*** Opening TASK INPUT ***

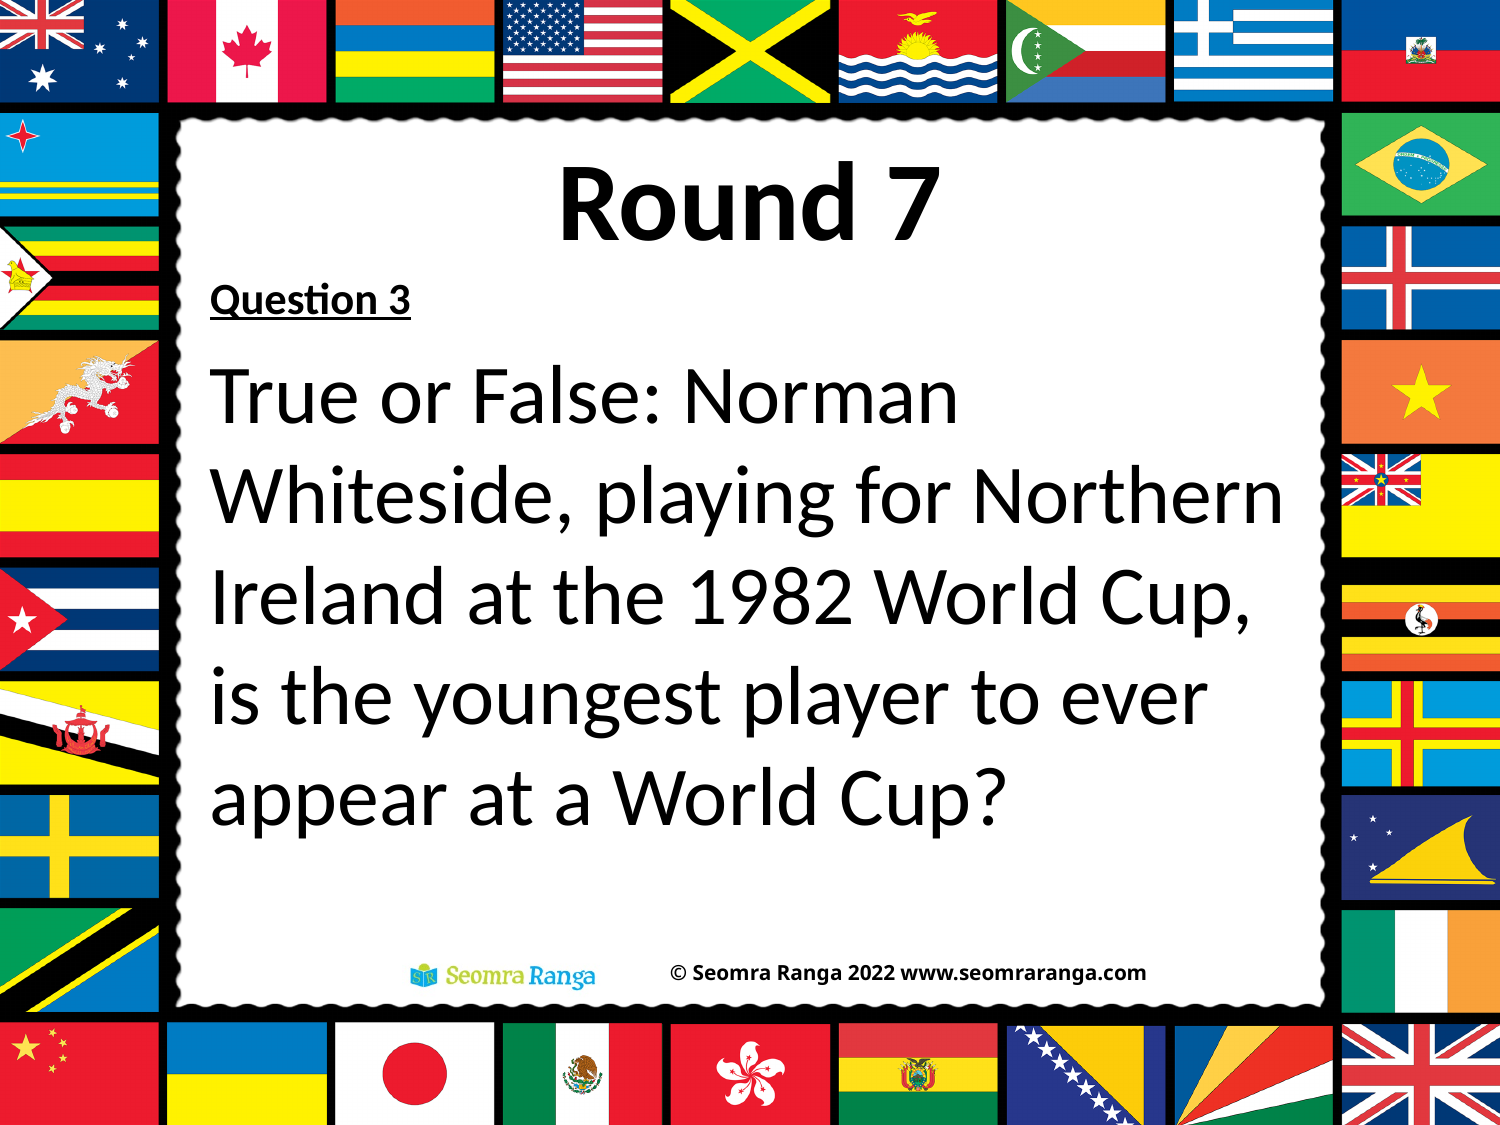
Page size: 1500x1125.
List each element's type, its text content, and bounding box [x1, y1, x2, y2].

picture [10, 122, 36, 150]
picture [0, 0, 1500, 1125]
list Question 3 True or False: Norman Whiteside, playing for Northern Ireland at the 1982 World Cup, is the youngest player to ever appear at a World Cup? [194, 261, 1306, 953]
text_box © Seomra Ranga 2022 www.seomraranga.com [631, 953, 1187, 993]
title Round 7 [183, 101, 1317, 290]
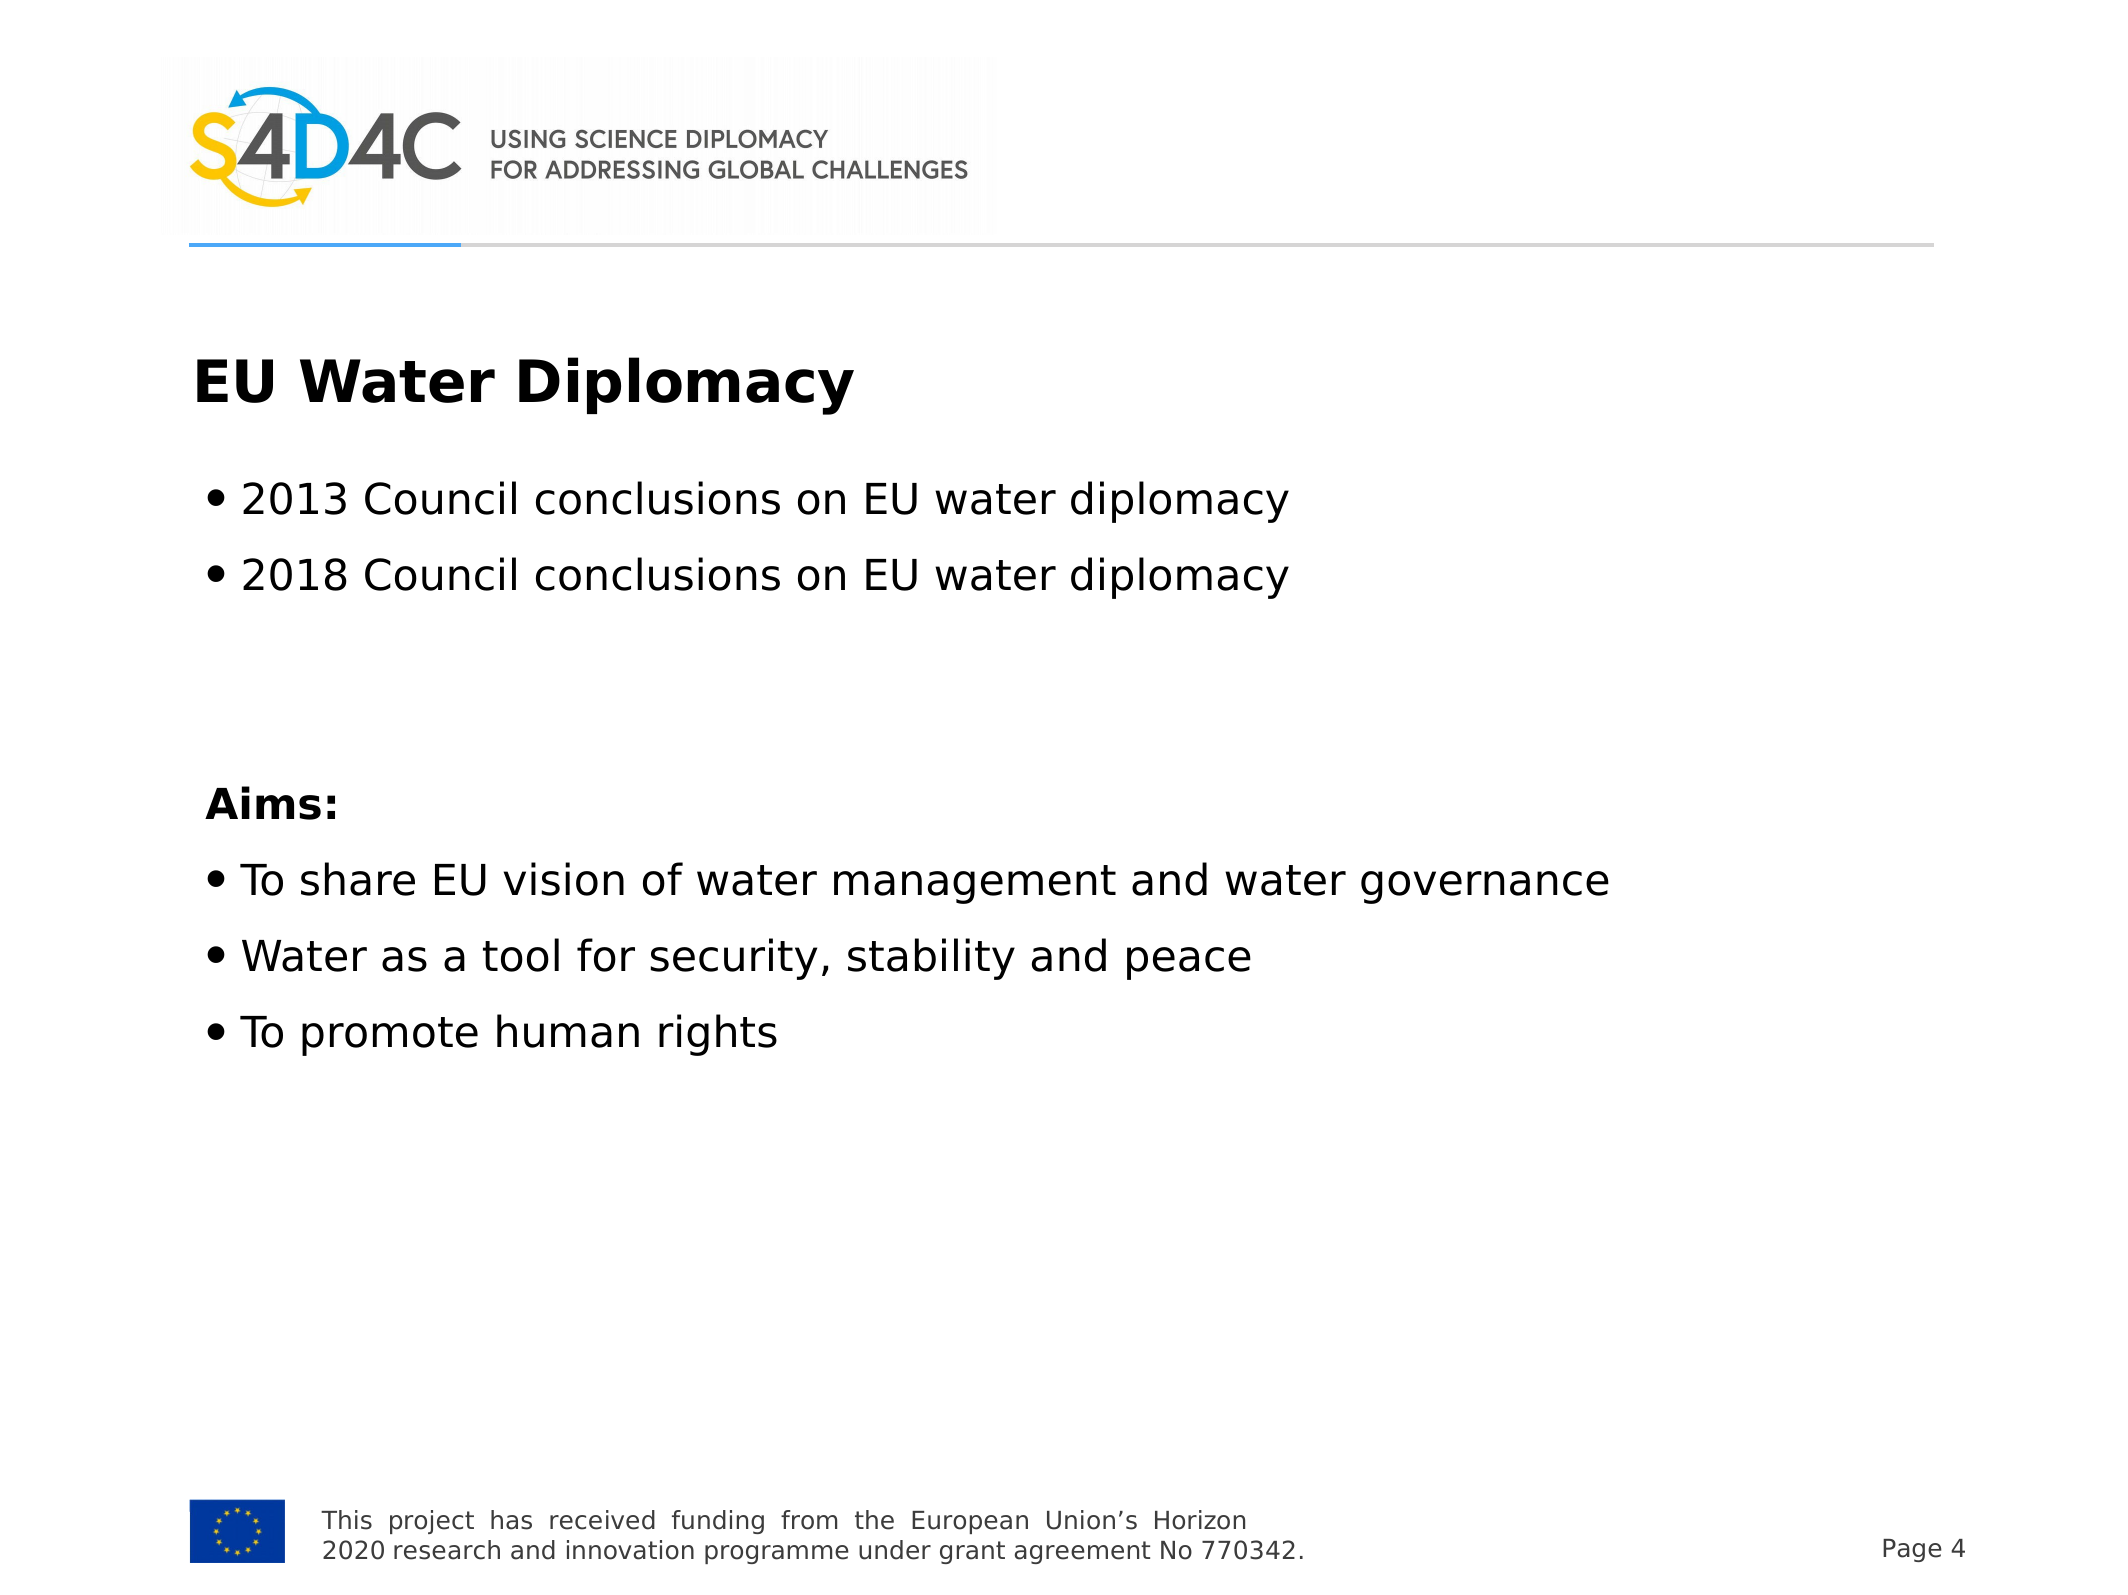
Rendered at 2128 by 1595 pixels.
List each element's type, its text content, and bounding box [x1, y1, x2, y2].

text_box 2013 Council conclusions on EU water diplomacy 2018 Council conclusions on EU water diplomacy Aims: To share EU vision of water management and water governance Water as a tool for security, stability and peace To promote human rights [193, 471, 1947, 1057]
text_box EU Water Diplomacy [189, 344, 1401, 415]
picture [161, 57, 997, 235]
slide_number Page 4 [1879, 1532, 2002, 1595]
picture [189, 1499, 285, 1563]
footer This project has received funding from the European Union’s Horizon 2020 research and innovation programme under grant agreement No 770342. [319, 1504, 1328, 1595]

*** Closing TASK INPUT ***

EXERCISE REQUIREMENTS
Write out every line of the entries above exactly, and omit their pictures.

WRITTEN SOLUTION
Page size: 1500x1125.
List each element's type, its text content, and bounding box [x1, y1, x2, y2].

picture [10, 122, 36, 150]
picture [0, 0, 1500, 1125]
list Question 3 True or False: Norman Whiteside, playing for Northern Ireland at the 1982 World Cup, is the youngest player to ever appear at a World Cup? [194, 261, 1306, 953]
text_box © Seomra Ranga 2022 www.seomraranga.com [631, 953, 1187, 993]
title Round 7 [183, 101, 1317, 290]
Rendered at 2128 by 1595 pixels.
List each element's type, its text content, and bounding box [x1, y1, x2, y2].

text_box 2013 Council conclusions on EU water diplomacy 2018 Council conclusions on EU water diplomacy Aims: To share EU vision of water management and water governance Water as a tool for security, stability and peace To promote human rights [193, 471, 1947, 1057]
text_box EU Water Diplomacy [189, 344, 1401, 415]
picture [161, 57, 997, 235]
slide_number Page 4 [1879, 1532, 2002, 1595]
picture [189, 1499, 285, 1563]
footer This project has received funding from the European Union’s Horizon 2020 research and innovation programme under grant agreement No 770342. [319, 1504, 1328, 1595]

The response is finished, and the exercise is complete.